3. The method for evaluating the quality of text-based videos based on modular design according to claim 1, characterized in that, The total loss function is as follows: in, These represent the model prediction and the true label, respectively, with loss0 and loss1 being the fidelity losses described in section 5.
4. A text-based video quality assessment system for implementing the method of any one of claims 1-3, characterized in that, include: The feature extraction module is used to extract temporal features, spatial features, and image-text matching features from text-based videos; The basic scoring module is used to generate initial quality scores for video-text pairs based on the base model; The score correction module applies the weights and biases generated after feature mapping to the base score to obtain the corrected predicted score. The training module is used to train the Wensheng video quality assessment model in a supervised manner using a minimum batch learning strategy.

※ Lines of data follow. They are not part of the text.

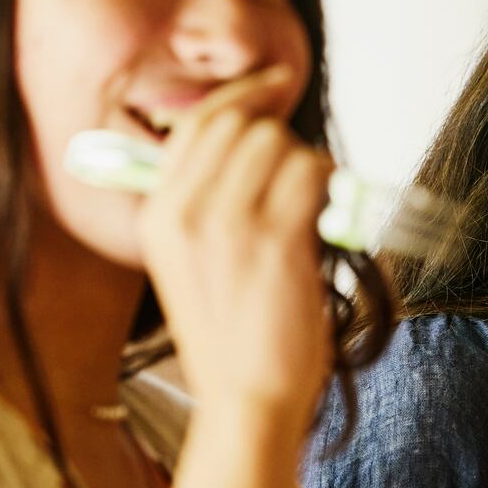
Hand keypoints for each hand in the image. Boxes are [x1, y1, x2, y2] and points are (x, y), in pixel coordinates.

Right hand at [138, 68, 333, 454]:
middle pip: (238, 123)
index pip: (196, 124)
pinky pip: (311, 173)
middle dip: (279, 131)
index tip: (275, 84)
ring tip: (310, 212)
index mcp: (158, 215)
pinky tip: (326, 218)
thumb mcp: (191, 266)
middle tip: (305, 156)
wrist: (246, 403)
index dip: (241, 96)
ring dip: (308, 167)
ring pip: (278, 143)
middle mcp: (184, 212)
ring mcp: (227, 225)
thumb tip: (258, 141)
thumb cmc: (233, 340)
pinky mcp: (273, 242)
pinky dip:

5. The text-based video quality evaluation system according to claim 4, characterized in that, The feature extraction module supports traditional CNN models or mainstream multimodal large models as feature extractors, extracting the output of the last hidden layer as feature representation.
6. An electronic device comprising a memory, a processor, and a computer program stored in the memory and executable on the processor, characterized in that, When the processor executes the program, it implements the method as described in any one of claims 1-3.
7. A computer-readable storage medium having a computer program stored thereon, characterized in that, When the program is executed by the processor, it implements the method as described in any one of claims 1-3.